=== STATED GOAL A ===
According to the Google News crawling playbook, how many locales should the canonical starting set contain?
=== STATED GOAL B ===
Convert the listing into a JSON list of strings, one string per line, beginning with the line containing "locality: Japonia. Nagasaki." and continuing through the end of the listing. Leave out blank lines.

Google News Crawling Playbook

Reliably ingest Google News at scale (and from multiple locations) without getting rate-limited, blocked, or poisoning your dataset.

What You're Crawling
Location Strategy
Rate Limiting Rules
Headers & Fingerprints
Caching & Dedupe
Keyword Management
Redirects & Canonicalization
HTML Enrichment
3-Tier Content Retrieval
Multi-Location Crawling
Failure Modes & Guardrails
Logging Requirements
Rules of Engagement Checklist

1. What You're Crawling

Google News has three "surfaces." Treat them differently.

A. RSS (Primary, Stable Backbone)

Use RSS for most coverage. It's the least brittle and most crawl-friendly.

Pattern:

https://news.google.com/rss/search?q={QUERY}&hl={HL}&gl={GL}&ceid={CEID}

What you get:

Clean items: title, link, pubDate, source, description
Stable structure
Less likely to trigger bot detection

What you don't get:

Rich cluster context ("more coverage")
Full article snippets
Some metadata available in HTML

B. HTML Search UI (Secondary, Enrichment Only)

Use HTML to enrich with clusters, "more coverage" links, extra metadata, sometimes ld+json.

Pattern:

https://news.google.com/search?q={QUERY}&hl={HL}&gl={GL}&ceid={CEID}

Risks:

Markup changes frequently
More likely to trip bot heuristics if hammered
Higher processing cost (parsing)

C. Undocumented JSON Endpoints (Avoid)

Do not build production dependencies on internal JSON endpoints.

They change without notice, may require authentication, and have stricter rate limits.

2. Location Strategy

Results differ by geography and language. Use these parameters intentionally.

Parameters

Param	Purpose	Example
`hl`	Interface language	`en-US`, `en-GB`, `es-ES`
`gl`	Geographic region	`US`, `GB`, `CA`, `DE`
`ceid`	Edition identifier	`US:en`, `GB:en`, `DE:de`

Best Practices

Start with a canonical set of locales (3-5):

US:en  (United States, English)
GB:en  (United Kingdom, English)
CA:en  (Canada, English)
AU:en  (Australia, English)
IN:en  (India, English)

=== DATA SHOWN ===
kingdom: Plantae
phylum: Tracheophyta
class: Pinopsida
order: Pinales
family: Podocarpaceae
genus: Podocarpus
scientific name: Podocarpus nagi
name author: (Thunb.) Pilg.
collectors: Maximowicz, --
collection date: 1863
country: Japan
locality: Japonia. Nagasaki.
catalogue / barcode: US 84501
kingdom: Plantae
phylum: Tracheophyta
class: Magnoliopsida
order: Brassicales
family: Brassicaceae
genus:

=== FULL ANSWER A ===
3-5

=== FULL ANSWER B ===
[
  "locality: Japonia. Nagasaki.",
  "catalogue / barcode: US 84501",
  "kingdom: Plantae",
  "phylum: Tracheophyta",
  "class: Magnoliopsida",
  "order: Brassicales",
  "family: Brassicaceae",
  "genus:"
]